I'm reading Achim Klenke's textbook on probability theory, and I've hit a road block in his proof that the strong law of large numbers (SLLN) implies the weak law of large numbers (WLLN).
Let $(X_n)_{n \in \mathbb N}$ be a sequence of real integrable random variables, and let $\widetilde S_n = \sum_{i=1}^n (X_i - \mathbb E[X_i])$, where $\mathbb E[X]$ is the expectation of the random variable $X$. The weak and strong laws of large numbers are:
- WLLN: $\displaystyle \lim_{n \to \infty} \mathbb P\left[ \left| \frac 1 n \widetilde S_n\right| > \epsilon\right]=0$.
- SLLN: $\displaystyle \mathbb P\left[ \limsup_{n \to \infty} \left| \frac 1 n \widetilde S_n\right|=0\right] = 1$.

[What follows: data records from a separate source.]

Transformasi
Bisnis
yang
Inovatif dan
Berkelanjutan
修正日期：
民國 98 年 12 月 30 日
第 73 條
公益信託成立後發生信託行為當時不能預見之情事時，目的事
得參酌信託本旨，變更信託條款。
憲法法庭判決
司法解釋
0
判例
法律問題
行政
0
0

For $\epsilon > 0$, Klenke defines the sets $A_n^\epsilon = \left\{ \left| \frac 1 n \widetilde S_n \right| > \epsilon\right\}$ and $A = \left\{ \limsup_{n \to \infty} \left| \frac 1 n \widetilde S_n \right| > 0 \right\}$, and states that $$A = \mathop\bigcup_{m \in \mathbb N} \limsup_{n \to \infty} A_n^{1/m},$$ and thus $\mathbb P\left[ \limsup_{n \to \infty} A_n^\epsilon\right] = 0$ for $\epsilon>0$. Then, by Fatou's lemma, \begin{align} \limsup_{n \to \infty} \mathbb P\left[A_n^\epsilon\right] &= 1-\liminf_{n \to \infty} \mathbb E\left[ \mathbb 1_{\left(A_n^\epsilon\right)^c}\right] \leq 1 - \mathbb E\left[\liminf_{n \to \infty} \mathbb 1_{\left(A_n^\epsilon\right)^c}\right] = \mathbb E\left[ \limsup_{n \to \infty} \mathbb 1_{A_n^\epsilon}\right] = 0. \end{align} My question: I understand this entire argument, except for the first equality in the above equation. Equivalently, what I'm trying to figure out is, why is $\limsup \mathbb P\left[A_n^\epsilon\right] = 1-\liminf \mathbb P\left[ \left(A_n^\epsilon\right)^c\right]$? Is this some general measure theory result that I'm not seeing?